The yen and Swiss franc weakened against most of their major counterparts on evidence of recovery in the world’s largest economies, supporting demand for higher- yielding assets.
The euro advanced to a two-month high against the dollar after a report showed German consumer confidence will rise in August as economic growth accelerates. Figures tomorrow are forecast to show orders for U.S. durable goods rose last month. The Swiss franc fell to the lowest level in more than a month versus the euro as stocks in Europe and Asia advanced.
“We’re still in a tentative risk-on environment,” said John Hydeskov, a currency analyst at Danske Bank A/S in Copenhagen. “The yen won’t be much stronger than this, and it’s a good time to sell the currency.”
The yen depreciated 0.9 percent to 113.87 per euro at 7:23 a.m. in New York, from 112.89 yesterday, after reaching 113.91, the weakest level since June 3. The yen slid 0.6 percent to 87.41 per dollar, from 86.88. Japan’s currency will trade at 95 per dollar in six months, Hydeskov said. The dollar slid 0.2 percent to $1.3023 per euro, from $1.2994, after reaching $1.3037, the weakest level since May 10. The Swiss franc depreciated 1.1 percent to 1.3775 per euro, from 1.3625, after declining to 1.3781, the weakest since June 21.
The MSCI World Index of stocks advanced 0.3 percent. Futures on the Standard & Poor’s 500 Index rose 0.6 percent a day after the Dow Jones Industrial Average erased this year’s decline and advanced 1 percent.
European Bank Profit
UBS AG, Switzerland’s biggest bank, and Deutsche Bank AG, Germany’s largest, reported second-quarter profits that surpassed analysts’ estimates, driving the Stoxx Europe 600 Index up 0.7 percent.
Europe’s common currency tends to gain when stocks advance. The euro’s value versus the yen had a correlation of 0.9 with the MSCI World Index in the past four months, Bloomberg data show. A reading of 1 would mean the two moved in lockstep.

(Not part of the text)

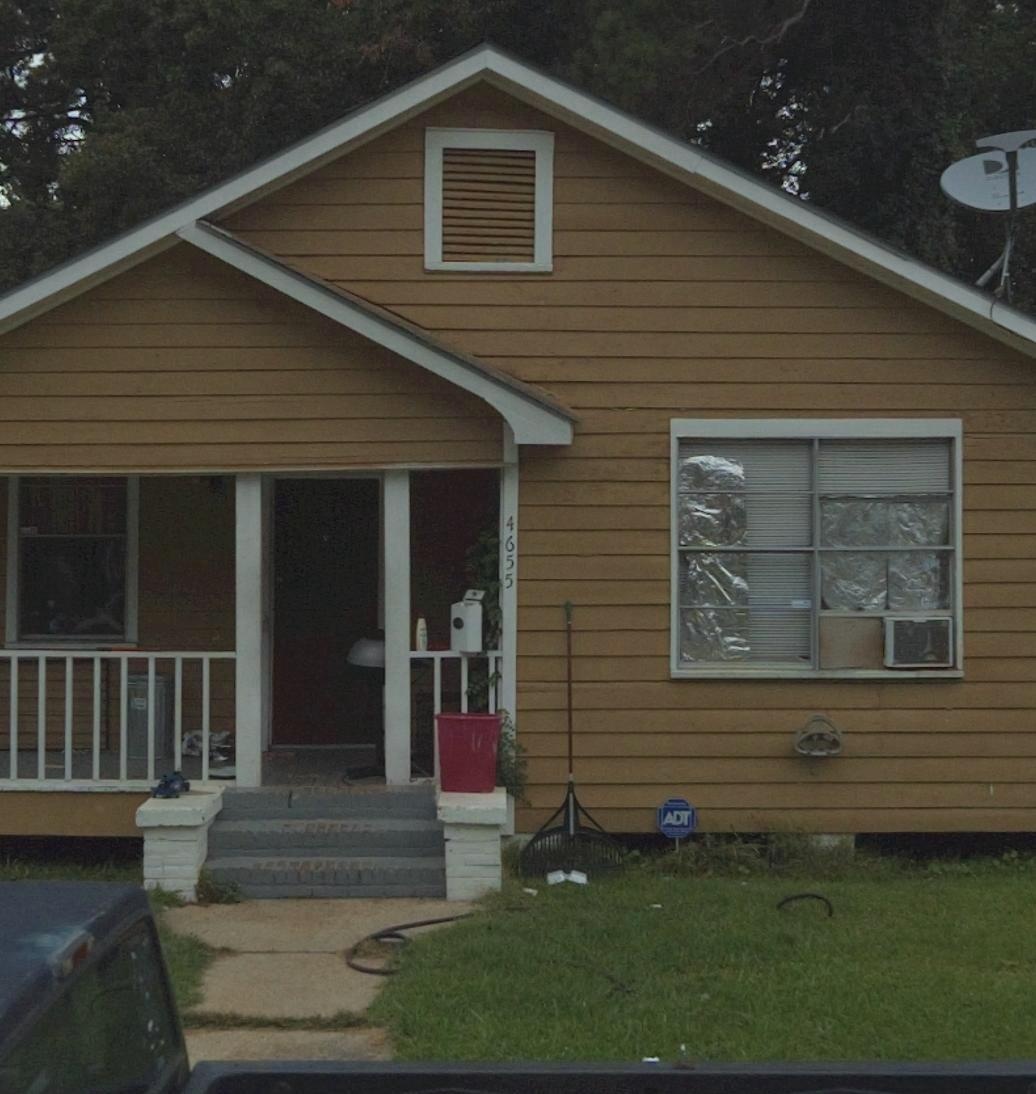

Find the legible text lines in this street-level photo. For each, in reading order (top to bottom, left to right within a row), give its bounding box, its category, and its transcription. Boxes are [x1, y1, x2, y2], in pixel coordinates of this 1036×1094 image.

[503, 515, 516, 590] StreetNumber: 4655
[660, 810, 692, 825] None: ADT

“The sell-off in the franc today is purely a function of increased risk appetite,” said Christian Lawrence, a foreign- exchange strategist at Royal Bank of Canada in London. “Risk is better, and we’re seeing shares gain across the board.”
A German consumer sentiment index based on a survey of 2,000 people will climb to 3.9 in August from a revised 3.6 this month, the Nuremberg-based market research company GfK AG said in a statement today. The median forecast of 25 estimates in a Bloomberg News survey was for the index to remain unchanged at July’s initial reading of 3.5.
U.S. durable-goods orders gained 1 percent in June after falling a revised 0.6 percent in the previous month, a Bloomberg survey showed before the data’s release.
Plosser on Stimulus
Federal Reserve Bank of Philadelphia President Charles Plosser said it’s too soon for the central bank to bolster record U.S. monetary stimulus in response to slower-than- forecast gains in economic growth and employment.
“Talk of new efforts to stimulate the economy are premature right now,” Plosser said yesterday in an interview with Bloomberg News in Washington. “I don’t think the data have been sufficiently compelling one way or another.”
Australia’s dollar held above 90 U.S. cents and New Zealand’s was near its strongest level since January on expectations both economies are gaining momentum.
Australia’s statistics bureau is forecast to report tomorrow that consumer prices increased in the second quarter at the quickest pace since September 2009. New Zealand’s central bank will raise borrowing costs on July 29, according to a Bloomberg survey of economists.
“The risk to the Australian and New Zealand dollars is for further strength in the short term,” said Mike Jones, a currency strategist at Bank of New Zealand Ltd. in Wellington. “Wednesday’s CPI looks to be very important in shaping expectations for future RBA policy.”
Australia’s dollar advanced 0.3 percent to 90.49 U.S. cents after reaching 90.65 cents, the highest level since May 10. New Zealand’s dollar gained 0.4 percent to 73.67 cents after reaching 73.75, the highest level since Jan. 19.
New Zealand’s annual trade balance widened to NZ$729.5 million ($536 million) in the 12 months ended June 30, from a NZ$91 million surplus in the year through May, economists forecast before the statistics bureau’s report on July 29.
Japan’s large manufacturers expect the yen to average 90.16 against the dollar in the six months to March 2011, according to the Bank of Japan’s Tankan survey released July 1.
Nomura Holdings Inc. cut forecasts for the dollar against the yen, citing a slowing U.S. economy and expectations the Fed won’t raise interest rates until the first half of 2011.
The firm expects the dollar to trade at 90 yen by the third quarter of this year compared with 95 yen previously, it said in a research note dated yesterday. The greenback will finish 2010 at 87.5 yen compared with an earlier estimate of 97 yen.
The euro has dropped 7.9 percent this year, the biggest loss among developed-world currencies, according to Bloomberg Correlation-Weighted Indices. The dollar is up 2.5 percent, and the yen has advanced 11 percent.